Prince Harry: I always felt different to rest of family
Prince Harry stated that he felt “always slightly different” from his family and that his dead mother felt the same.
The Duke of Sussex spoke out about his grief in an online conversation. He said that he was afraid of losing the memories of Diana, his mother when he began therapy.
He also said he made sure to “smother” his children with affection to avoid passing on any “traumas” or “negative experiences” from his own upbringing.
His conversation was with Dr. Gabor Mate (an author on addiction and trauma).
The fireside chat in California continued the themes of “living without loss” that he had written about in his bombshell memoir Spare.
The Duke of Sussex reflected upon the public reaction to the work and insisted that he wasn’t a victim or seeking sympathy.
He revealed that his own reaction to the controversial book’s publication was to feel “incredibly free”.
Dr. Mate said that he felt a tremendous weight lifted off his shoulders. He described the book as an “act” of service to others breaking the taboo surrounding mental health issues.
Saturday’s discussion was about the prince’s thoughts, emotions, therapy, and mental health.
But it did not go into recent royal revelations, such as the request for Harry and his wife Meghan to vacate Frogmore Cottage – or whether or not he would attend his father’s coronation.
It was also not mentioned how the Royal Family, which included his brother, felt about his tell-all memoir.
Prince Harry described growing up “feeling slightly differently to the rest of our family” – and felt like he was living in a “bubble”.which Therapy had helped him burst.
In front of an international online audience, he was asked about experiencing an emotionally distant childhood, with a lack of hugs and demonstrations of affection.
He said that with his own children, he was “making sure that I smother them with love and affection”.
“As a father, I feel a huge responsibility to ensure that I don’t pass on any traumas or… negative experiences that I’ve had as a kid,” he said.
He spoke repeatedly about the importance of therapy, even though it could drive a wedge between him and other relationships.
But he said that he wrongly feared that it would erode his feelings about his mother, Diana, who died in a car crash in Paris in 1997 when Harry was aged 12.
“One of the things I was most scared about was losing the feeling that I had of my mum… whatever I had managed to hold onto of my mother,” said Prince Harry.
But he hadn’t lost those feelings and had come to realize “that actually she just wanted me to be happy”, he told Dr.
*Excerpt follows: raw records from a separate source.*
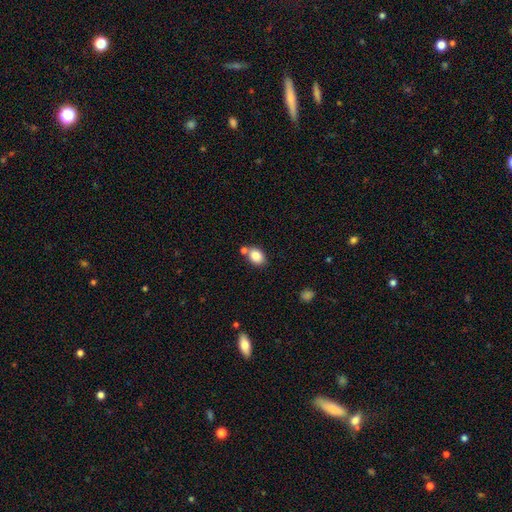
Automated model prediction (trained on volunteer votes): Q: Smooth or featured?
A: smooth (85%); runner-up: star or artifact (9%)
Q: How rounded?
A: in between (65%); runner-up: round (34%)
Q: Merging?
A: none (64%); runner-up: merger (20%)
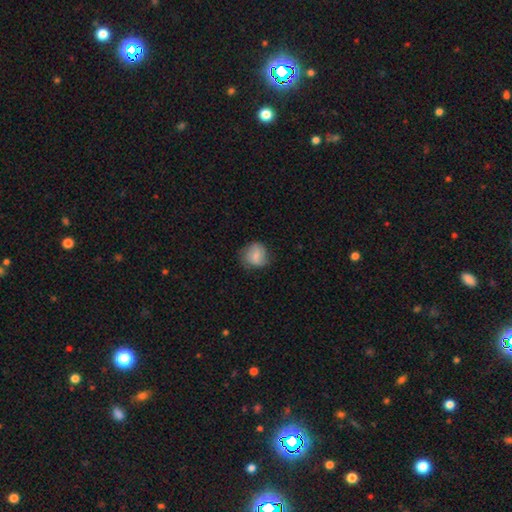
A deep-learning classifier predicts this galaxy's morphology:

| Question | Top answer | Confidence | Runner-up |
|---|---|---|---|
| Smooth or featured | smooth | 78% | featured or disk (14%) |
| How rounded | round | 80% | in between (19%) |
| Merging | none | 71% | minor disturbance (22%) |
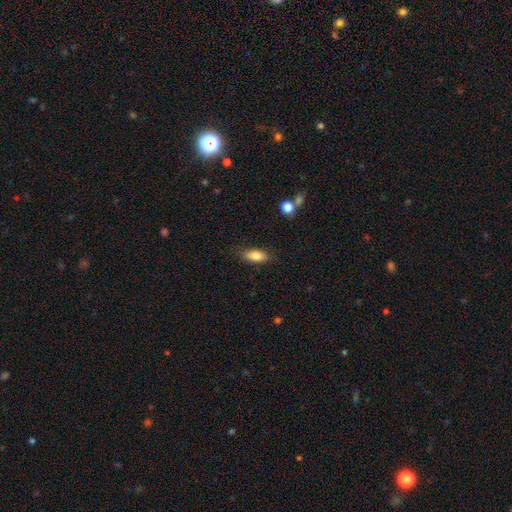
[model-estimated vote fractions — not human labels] Smooth or featured?
  - smooth: 80% *
  - featured or disk: 13%
  - star or artifact: 7%
How rounded?
  - in between: 76% *
  - cigar-shaped: 21%
  - round: 3%
Merging?
  - none: 83% *
  - minor disturbance: 12%
  - major disturbance: 3%
  - merger: 2%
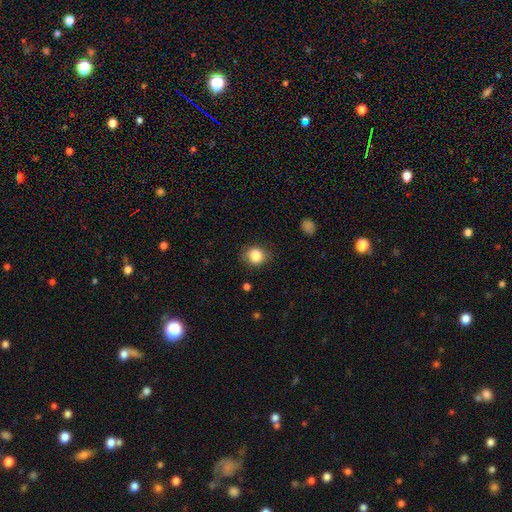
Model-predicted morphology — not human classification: This appears to be a smooth galaxy with no disk features (84%) that is round (75%). Merging: none (81%).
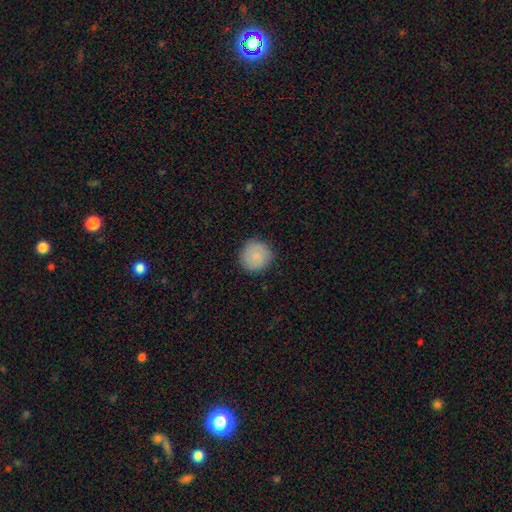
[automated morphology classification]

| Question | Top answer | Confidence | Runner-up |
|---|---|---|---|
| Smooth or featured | smooth | 85% | featured or disk (8%) |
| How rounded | round | 93% | in between (6%) |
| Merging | none | 88% | minor disturbance (9%) |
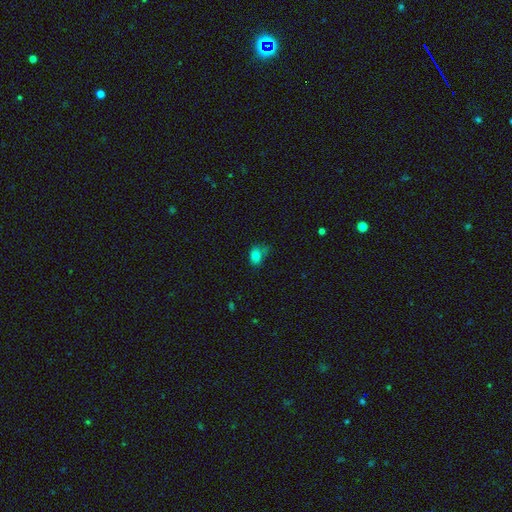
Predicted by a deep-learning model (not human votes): Morphology: type=smooth (80%); roundness=in between (67%); merging=none (45%).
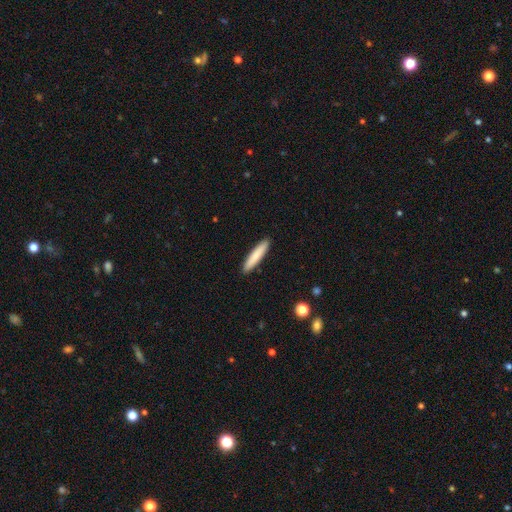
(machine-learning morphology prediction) Q: Smooth or featured?
A: smooth (82%); runner-up: featured or disk (13%)
Q: How rounded?
A: cigar-shaped (90%); runner-up: in between (9%)
Q: Merging?
A: none (91%); runner-up: minor disturbance (6%)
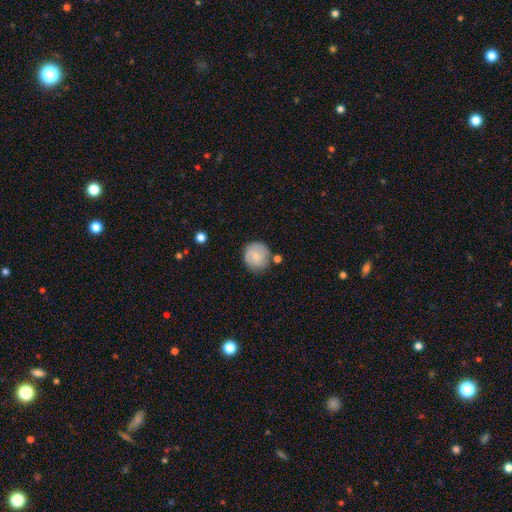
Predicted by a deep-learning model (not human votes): Smooth or featured? Predicted: smooth (p=0.63). How rounded? Predicted: round (p=0.90). Merging? Predicted: none (p=0.70).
Maté.
The prince spoke about being “eternally grateful” for his wife Meghan in changing his perspective, calling her an “exceptional human being”.
But he said meeting Meghan had given him a “crash course” in the experience of racism, which he described as “pretty shocking”.
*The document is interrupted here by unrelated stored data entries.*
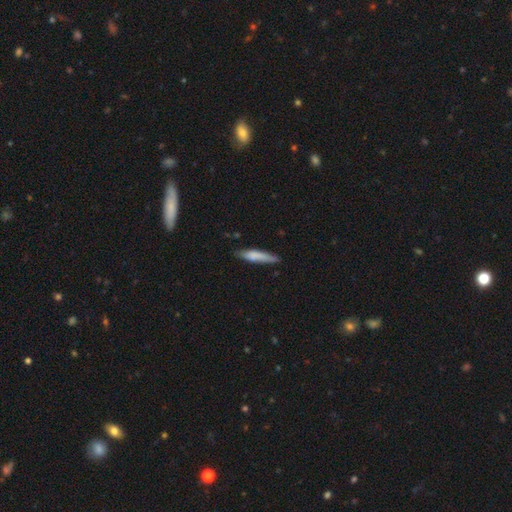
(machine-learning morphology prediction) smooth_or_featured: smooth (p=0.76) [alt: featured or disk p=0.19]
how_rounded: cigar-shaped (p=0.83) [alt: in between p=0.15]
merging: none (p=0.73) [alt: minor disturbance p=0.22]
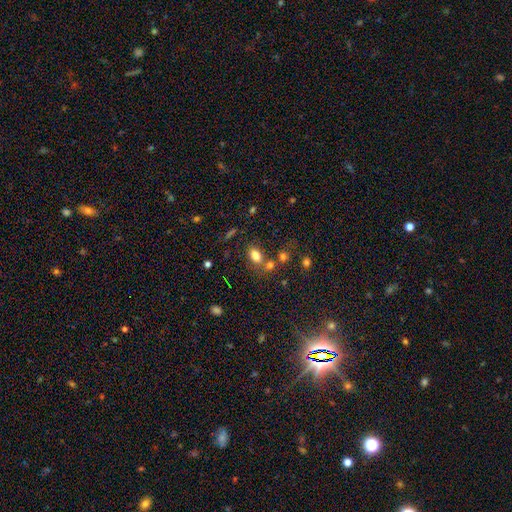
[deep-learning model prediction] Smooth or featured?
  - smooth: 78% *
  - star or artifact: 13%
  - featured or disk: 9%
How rounded?
  - in between: 82% *
  - round: 16%
  - cigar-shaped: 2%
Merging?
  - none: 62% *
  - merger: 20%
  - minor disturbance: 13%
  - major disturbance: 5%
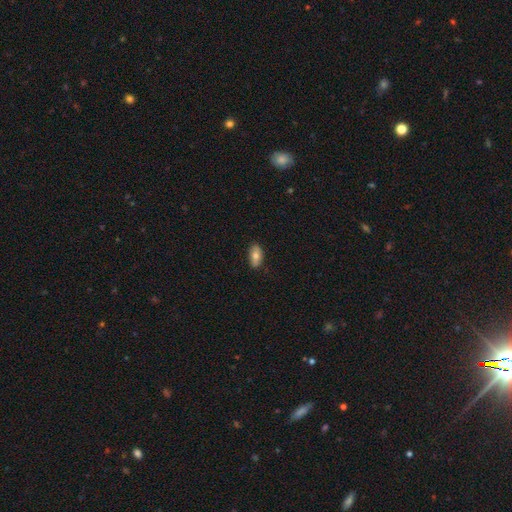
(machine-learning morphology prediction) Smooth or featured? Predicted: smooth (p=0.73). How rounded? Predicted: in between (p=0.89). Merging? Predicted: none (p=0.85).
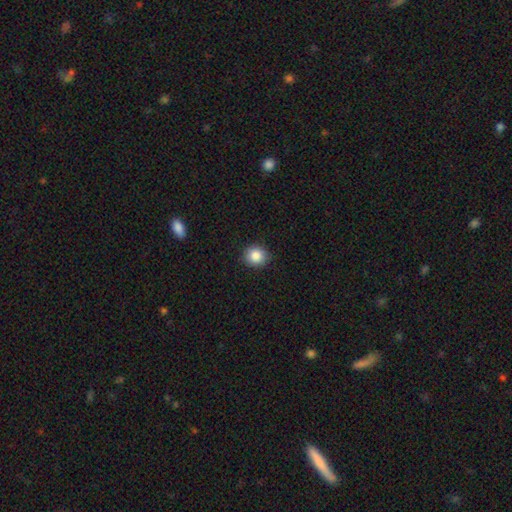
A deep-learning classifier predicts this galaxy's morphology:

Prince Harry also defended the use of psychedelic medicine, saying it had helped him “deal with the traumas and pains of the past” and was like the “cleaning of the windscreen”.
He said taking cocaine “didn’t do anything for me” but that “marijuana is different, that actually really did help me”.
To watch the online interview, the audience had to buy a copy of Prince Harry’s best-selling memoir, which had made headlines with its unprecedented account of tensions between the royals and personal revelations.
It included claims of a physical altercation with his brother Prince William, and recorded his experiences of taking drugs and losing his virginity.